African ladies are making progress in the field of medicine and medical procedure notwithstanding the difficulties of unequal pay, absence of perceivability and support and additionally minimal deferential treatment. In South Africa, numerous ladies have broken a portion of these obstructions and have accomplished amazing accomplishments in a field that is male-commanded to rouse and spare lives each day.
One of these ladies is Dr Lindiwe Sidali, who has quite recently left a mark on the world as the principal African female cardiothoracic specialist in the nation. The adventure for the “small town girl”, born and raised in the Eastern Cape has not been easy, she said.
“I became aware that I was an African female in a speciality that is famously known for being a male-dominated and I learnt to embrace who I am and what I represent.
“It’s been challenging but it’s also been a great adventure, and I could not have done it without the support of the amazing people that I had by my side,” said the 35-year-old who has been a doctor for 10 years.
From tending cows to help her family, Sidali matriculated from Rakgatla High School in Wonderkop, North West and hence got a bursary from the North West Department of Health to contemplate drug in Cuba.
What started her enthusiasm for medication, and especially in heart-related issues, was the consolation she gotten from her folks and different relations.
“I was encouraged by my family and my teachers. Between 2000- 2001, I decided to volunteer at a Wonderkop clinic to see if I would like it. The nurses were wonderful in encouraging me to pursue medicine. That’s how I actually heard about the Cuban scholarship programme, so I applied and got accepted.”
“But what has kept my interest and made me stay in medicine is the desire to serve my people, to want to help people and also to give back not only by treating patients but to be a positive role model for every African child. Cardiothoracic surgery happened by chance to me.
“I had always been interested in most surgical disciplines, and could not decide what to pursue. But then interesting enough, every time I was on call as a community service /medical officer, there was almost always a patient with a stabbed heart, or chest related trauma and after seeing a heart beating on my hands, I knew that I didn’t want to do anything else but cardiothoracic surgery,” she said in an interview with KwaZulu-Natal Department of Health.
Sidali believes that there has been a rise of female doctors in surgical disciplines overall but she stressed that the figures could be more if African women are given the same opportunities as compared to their counterparts.
“We need opportunities and exposure. But the most important thing that is needed to change the future for all African children is the eradication of poverty. And one of the ways to do that is through education. That is how you truly liberate a person. But education needs money, which is why education has to be free for those who are from disadvantaged backgrounds. We also need more positive role models for young women. African girls need to see a girl that looks like them making it in the world and in that way they can see that it can be done,” said Sidali, who loves to write romantic fiction stories.
“I write under a pseudo name (only my friends know it’s me).
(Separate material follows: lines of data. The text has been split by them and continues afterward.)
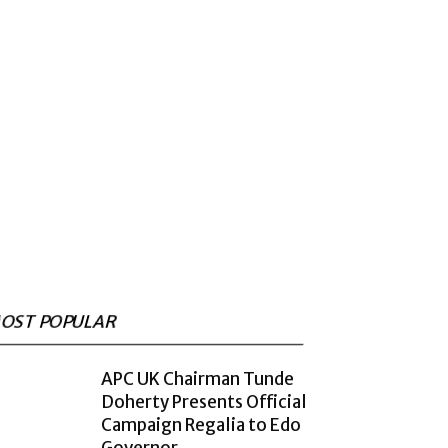
OST POPULAR
APC UK Chairman Tunde
Doherty Presents Official
Campaign Regalia to Edo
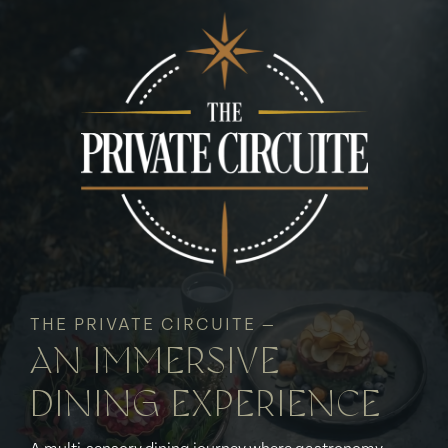
THE PRIVATE CIRCUITE —
AN IMMERSIVE
DINING EXPERIENCE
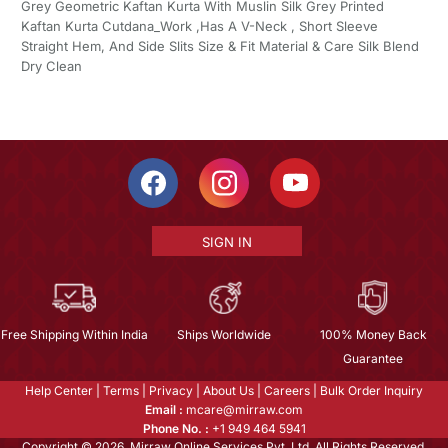
Grey Geometric Kaftan Kurta With Muslin Silk Grey Printed
Kaftan Kurta Cutdana_Work ,Has A V-Neck , Short Sleeve
Straight Hem, And Side Slits Size & Fit Material & Care Silk Blend
Dry Clean
SIGN IN
Free Shipping Within India
Ships Worldwide
100% Money Back
Guarantee
Help Center
|
Terms
|
Privacy
|
About Us
|
Careers
|
Bulk Order Inquiry
Email :
mcare@mirraw.com
Phone No. :
+1 949 464 5941
Copyright © 2026, Mirraw Online Services Pvt. Ltd. All Rights Reserved.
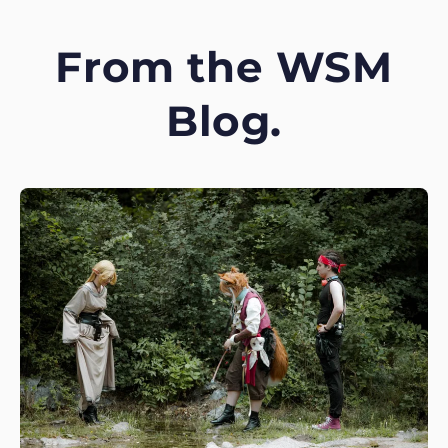
From the WSM
Blog.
I intend to share my writing with the world someday, but no one will ever know it’s me.”
Her wish now is for South Africans to adopt a healthy lifestyle to avoid heart-related ailments.
“Eating healthily and exercising can prevent a lot of heart diseases. It would also help a great deal if people could present to a health care facility as soon as possible with any symptom. Regular screening and testing can help a great deal in this regard.”
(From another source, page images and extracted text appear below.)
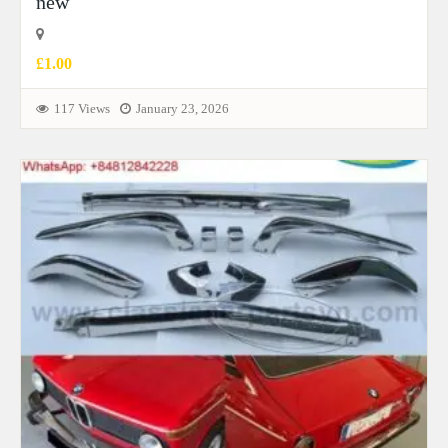
new
£1.00
117 Views
January 23, 2026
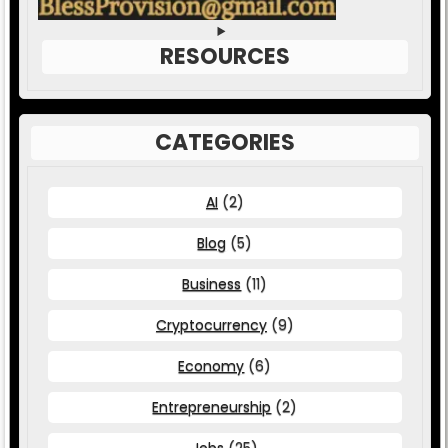
RESOURCES
CATEGORIES
AI
(2)
Blog
(5)
Business
(11)
Cryptocurrency
(9)
Economy
(6)
Entrepreneurship
(2)
Jobs
(25)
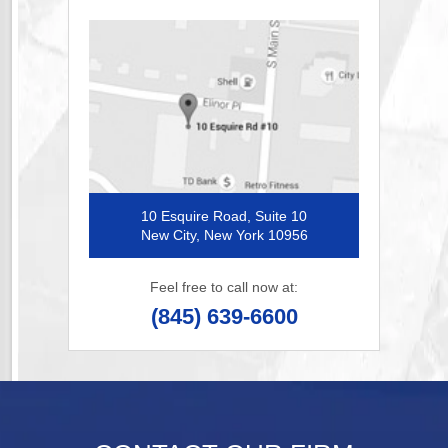
10 Esquire Road, Suite 10
New City, New York 10956
Feel free to call now at:
(845) 639-6600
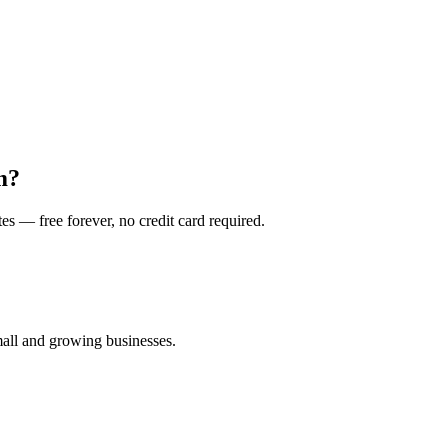
m?
es — free forever, no credit card required.
all and growing businesses.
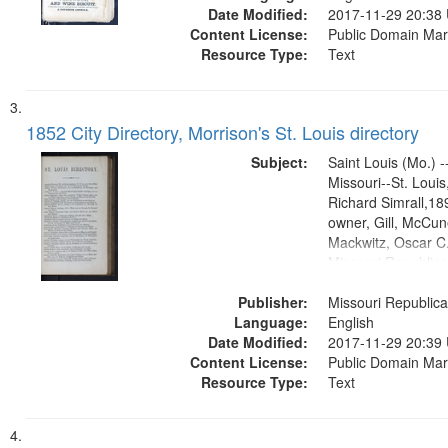
Date Modified:
2017-11-29 20:38
Content License:
Public Domain Mar
Resource Type:
Text
1852 City Directory, Morrison's St. Louis directory
Subject:
Saint Louis (Mo.) --
Missouri--St. Loui
Richard Simrall,1
owner, Gill, McCune
Mackwitz, Oscar C.
Missouri Republic
(Press)1852.publis
Publisher:
Title Co.former ow
Missouri Republica
Language:
English
Date Modified:
2017-11-29 20:39
Content License:
Public Domain Mar
Resource Type:
Text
Sidali is just one of the many South African women who has beaten the odds to achieve success in the medical and surgical fields. In May 2017, Dr Ncumisa Jilata became Africa’s youngest neurosurgeon following her Fellowship graduation in Durban at the age of 29.
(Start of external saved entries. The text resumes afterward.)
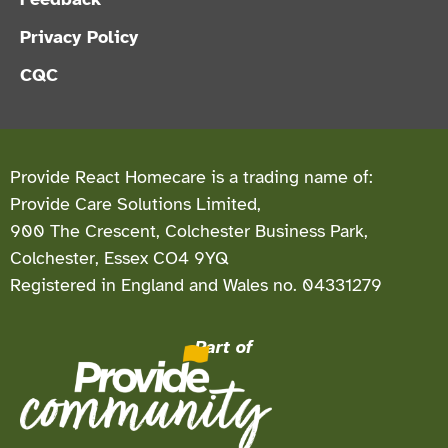
Privacy Policy
CQC
Provide React Homecare is a trading name of:
Provide Care Solutions Limited,
900 The Crescent, Colchester Business Park,
Colchester, Essex CO4 9YQ
Registered in England and Wales no. 04331279
Part of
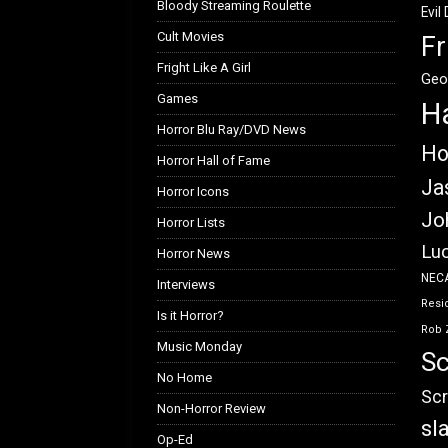
Bloody Streaming Roulette
Evil
Cult Movies
Fr
Fright Like A Girl
Geo
Games
H
Horror Blu Ray/DVD News
Ho
Horror Hall of Fame
Ja
Horror Icons
Jo
Horror Lists
Luc
Horror News
NEC
Interviews
Resid
Is it Horror?
Rob 
Music Monday
Sc
No Home
Scr
Non-Horror Review
sl
Op-Ed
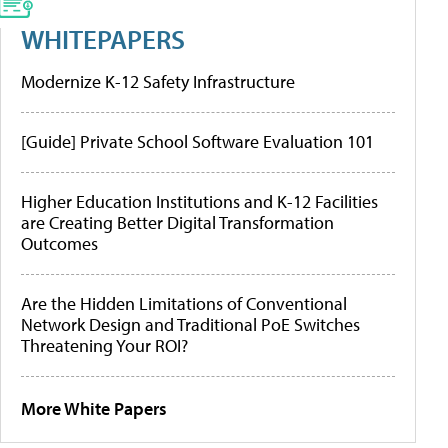
WHITEPAPERS
Modernize K-12 Safety Infrastructure
[Guide] Private School Software Evaluation 101
Higher Education Institutions and K-12 Facilities
are Creating Better Digital Transformation
Outcomes
Are the Hidden Limitations of Conventional
Network Design and Traditional PoE Switches
Threatening Your ROI?
More White Papers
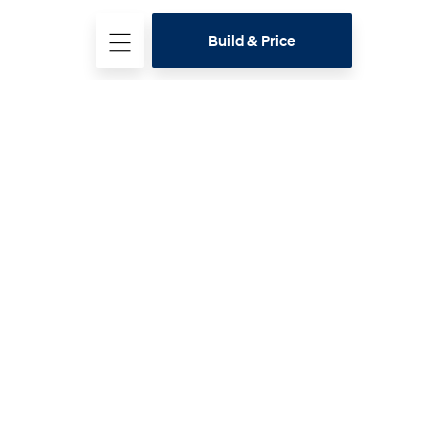
Build & Price
Hyundai Range
Latest offers
Buying Tools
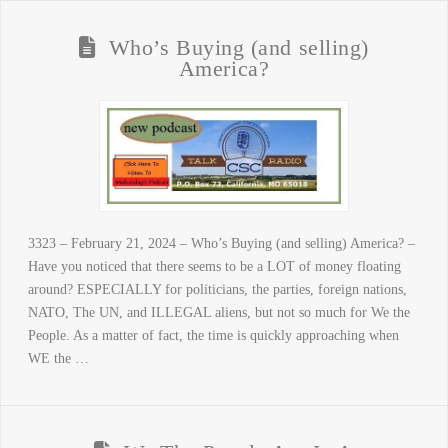
Who’s Buying (and selling)
America?
3323 – February 21, 2024 – Who’s Buying (and selling) America? –
Have you noticed that there seems to be a LOT of money floating
around? ESPECIALLY for politicians, the parties, foreign nations,
NATO, The UN, and ILLEGAL aliens, but not so much for We the
People. As a matter of fact, the time is quickly approaching when
WE the …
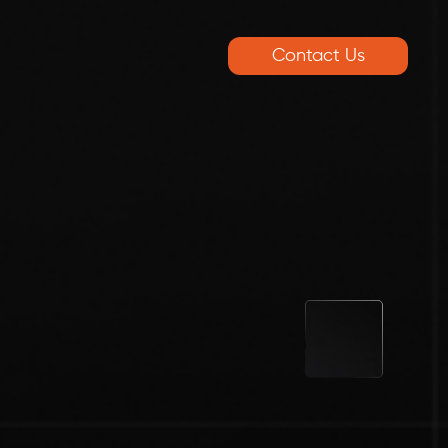
Contact Us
This year, the country also presented a 32-year-old woman, Dr Viwe Mtwesi as the youngest black female cardiologist.
Its institutions are also achieving great feats. This October, a South African hospital, Wits Donald Gordon Medical Centre became the first in the world to transplant a liver from an HIV-positive donor to an HIV-negative child.
South Africa has previously chalked successes in transplants between people with HIV but what made this operation different is the fact that it is the first liver donation from a living HIV-positive donor in the country as previous donors were deceased.
It is also the first liver transplant from an infected donor to an HIV-negative recipient, with the aim to reduce transmission in the recipient. This shows that living HIV-positive patients can safely donate organs, and this is a relief for South Africa that has a severe shortage of organ donors.
Being one of the African countries with a high rate of HIV, the surgery implies that those affected can also provide more transplants to save lives.
This was the second time South Africa made a major surgical feat after doctors of the Stellenbosch University (SU) and the Tygerberg Academic Hospital in Cape Town performed the world’s first penis transplant in 2014.
The same team performed the world’s third surgery in 2017 on a 40-year-old recipient who was reported to have lost his penis 17 years ago due to complications after traditional circumcision.